The entries that follow include a run beginning at the line with "1.052 | 1-3/16 18 |" and ending at the line with "9.90 .390 | 3.50 .138 |"; restate that run word for word and leave the rest out.

(Data begins)

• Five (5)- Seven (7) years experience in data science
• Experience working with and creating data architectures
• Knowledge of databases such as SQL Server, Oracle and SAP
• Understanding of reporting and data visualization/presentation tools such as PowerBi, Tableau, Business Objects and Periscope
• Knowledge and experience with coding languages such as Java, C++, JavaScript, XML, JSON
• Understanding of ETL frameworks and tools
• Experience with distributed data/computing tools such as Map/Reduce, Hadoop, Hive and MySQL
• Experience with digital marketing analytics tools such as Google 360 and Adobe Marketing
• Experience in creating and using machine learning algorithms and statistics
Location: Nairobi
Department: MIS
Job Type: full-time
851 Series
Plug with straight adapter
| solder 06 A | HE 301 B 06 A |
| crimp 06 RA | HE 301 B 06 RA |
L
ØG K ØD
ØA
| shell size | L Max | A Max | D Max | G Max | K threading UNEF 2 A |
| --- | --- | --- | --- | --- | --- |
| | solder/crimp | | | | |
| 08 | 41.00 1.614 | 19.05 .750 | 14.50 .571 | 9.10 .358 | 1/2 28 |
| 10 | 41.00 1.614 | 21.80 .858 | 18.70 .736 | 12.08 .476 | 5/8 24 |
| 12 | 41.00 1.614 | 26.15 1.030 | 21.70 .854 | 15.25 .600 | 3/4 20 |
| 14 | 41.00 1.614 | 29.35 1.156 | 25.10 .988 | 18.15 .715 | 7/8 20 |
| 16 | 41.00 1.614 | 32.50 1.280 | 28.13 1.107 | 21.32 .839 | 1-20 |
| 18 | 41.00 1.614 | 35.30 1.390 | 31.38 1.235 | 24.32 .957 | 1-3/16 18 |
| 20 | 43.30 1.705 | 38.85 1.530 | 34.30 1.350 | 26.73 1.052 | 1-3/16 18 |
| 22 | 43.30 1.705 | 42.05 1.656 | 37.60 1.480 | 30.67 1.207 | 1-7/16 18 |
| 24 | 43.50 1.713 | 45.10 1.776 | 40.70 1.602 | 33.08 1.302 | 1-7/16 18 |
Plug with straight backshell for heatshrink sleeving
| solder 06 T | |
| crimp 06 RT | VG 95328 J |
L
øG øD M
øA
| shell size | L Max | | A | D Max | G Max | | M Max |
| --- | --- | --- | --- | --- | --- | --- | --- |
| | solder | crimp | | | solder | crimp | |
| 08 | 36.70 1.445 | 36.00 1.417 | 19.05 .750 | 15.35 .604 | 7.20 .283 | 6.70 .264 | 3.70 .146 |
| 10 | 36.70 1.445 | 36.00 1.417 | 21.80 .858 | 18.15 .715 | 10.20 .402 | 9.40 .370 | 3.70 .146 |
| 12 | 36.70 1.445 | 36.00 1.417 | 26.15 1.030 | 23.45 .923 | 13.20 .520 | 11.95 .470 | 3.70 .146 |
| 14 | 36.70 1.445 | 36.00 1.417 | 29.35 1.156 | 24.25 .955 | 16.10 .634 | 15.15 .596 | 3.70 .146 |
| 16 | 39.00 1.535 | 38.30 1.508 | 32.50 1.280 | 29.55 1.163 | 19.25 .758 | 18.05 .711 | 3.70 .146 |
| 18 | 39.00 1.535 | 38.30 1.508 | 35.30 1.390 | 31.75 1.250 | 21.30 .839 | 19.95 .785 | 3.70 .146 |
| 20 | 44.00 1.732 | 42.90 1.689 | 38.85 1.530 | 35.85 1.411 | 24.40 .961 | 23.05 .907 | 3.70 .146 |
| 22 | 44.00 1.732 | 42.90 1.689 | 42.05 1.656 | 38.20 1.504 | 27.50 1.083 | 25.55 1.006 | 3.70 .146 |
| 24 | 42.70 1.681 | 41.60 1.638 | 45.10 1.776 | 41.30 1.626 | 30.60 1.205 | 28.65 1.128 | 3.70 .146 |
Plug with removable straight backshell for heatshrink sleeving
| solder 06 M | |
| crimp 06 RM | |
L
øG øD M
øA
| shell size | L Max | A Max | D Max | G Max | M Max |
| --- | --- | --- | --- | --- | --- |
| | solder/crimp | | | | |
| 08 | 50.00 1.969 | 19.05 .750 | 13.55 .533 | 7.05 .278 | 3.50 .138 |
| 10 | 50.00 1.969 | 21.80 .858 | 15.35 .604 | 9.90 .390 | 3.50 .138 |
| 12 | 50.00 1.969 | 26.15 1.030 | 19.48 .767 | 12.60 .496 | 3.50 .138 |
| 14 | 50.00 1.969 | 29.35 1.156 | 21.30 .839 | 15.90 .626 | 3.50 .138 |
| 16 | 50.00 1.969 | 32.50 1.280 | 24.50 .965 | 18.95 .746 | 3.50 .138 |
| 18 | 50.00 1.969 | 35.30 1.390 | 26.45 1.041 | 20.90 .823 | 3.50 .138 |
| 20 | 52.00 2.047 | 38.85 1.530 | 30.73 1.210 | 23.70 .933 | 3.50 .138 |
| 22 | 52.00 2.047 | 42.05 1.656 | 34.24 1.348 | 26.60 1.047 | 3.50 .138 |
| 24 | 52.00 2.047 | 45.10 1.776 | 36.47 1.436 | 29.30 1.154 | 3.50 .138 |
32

(Data ends)

● Task output:
| 20 | 43.30 1.705 | 38.85 1.530 | 34.30 1.350 | 26.73 1.052 | 1-3/16 18 |
| 22 | 43.30 1.705 | 42.05 1.656 | 37.60 1.480 | 30.67 1.207 | 1-7/16 18 |
| 24 | 43.50 1.713 | 45.10 1.776 | 40.70 1.602 | 33.08 1.302 | 1-7/16 18 |
Plug with straight backshell for heatshrink sleeving
| solder 06 T | |
| crimp 06 RT | VG 95328 J |
L
øG øD M
øA
| shell size | L Max | | A | D Max | G Max | | M Max |
| --- | --- | --- | --- | --- | --- | --- | --- |
| | solder | crimp | | | solder | crimp | |
| 08 | 36.70 1.445 | 36.00 1.417 | 19.05 .750 | 15.35 .604 | 7.20 .283 | 6.70 .264 | 3.70 .146 |
| 10 | 36.70 1.445 | 36.00 1.417 | 21.80 .858 | 18.15 .715 | 10.20 .402 | 9.40 .370 | 3.70 .146 |
| 12 | 36.70 1.445 | 36.00 1.417 | 26.15 1.030 | 23.45 .923 | 13.20 .520 | 11.95 .470 | 3.70 .146 |
| 14 | 36.70 1.445 | 36.00 1.417 | 29.35 1.156 | 24.25 .955 | 16.10 .634 | 15.15 .596 | 3.70 .146 |
| 16 | 39.00 1.535 | 38.30 1.508 | 32.50 1.280 | 29.55 1.163 | 19.25 .758 | 18.05 .711 | 3.70 .146 |
| 18 | 39.00 1.535 | 38.30 1.508 | 35.30 1.390 | 31.75 1.250 | 21.30 .839 | 19.95 .785 | 3.70 .146 |
| 20 | 44.00 1.732 | 42.90 1.689 | 38.85 1.530 | 35.85 1.411 | 24.40 .961 | 23.05 .907 | 3.70 .146 |
| 22 | 44.00 1.732 | 42.90 1.689 | 42.05 1.656 | 38.20 1.504 | 27.50 1.083 | 25.55 1.006 | 3.70 .146 |
| 24 | 42.70 1.681 | 41.60 1.638 | 45.10 1.776 | 41.30 1.626 | 30.60 1.205 | 28.65 1.128 | 3.70 .146 |
Plug with removable straight backshell for heatshrink sleeving
| solder 06 M | |
| crimp 06 RM | |
L
øG øD M
øA
| shell size | L Max | A Max | D Max | G Max | M Max |
| --- | --- | --- | --- | --- | --- |
| | solder/crimp | | | | |
| 08 | 50.00 1.969 | 19.05 .750 | 13.55 .533 | 7.05 .278 | 3.50 .138 |
| 10 | 50.00 1.969 | 21.80 .858 | 15.35 .604 | 9.90 .390 | 3.50 .138 |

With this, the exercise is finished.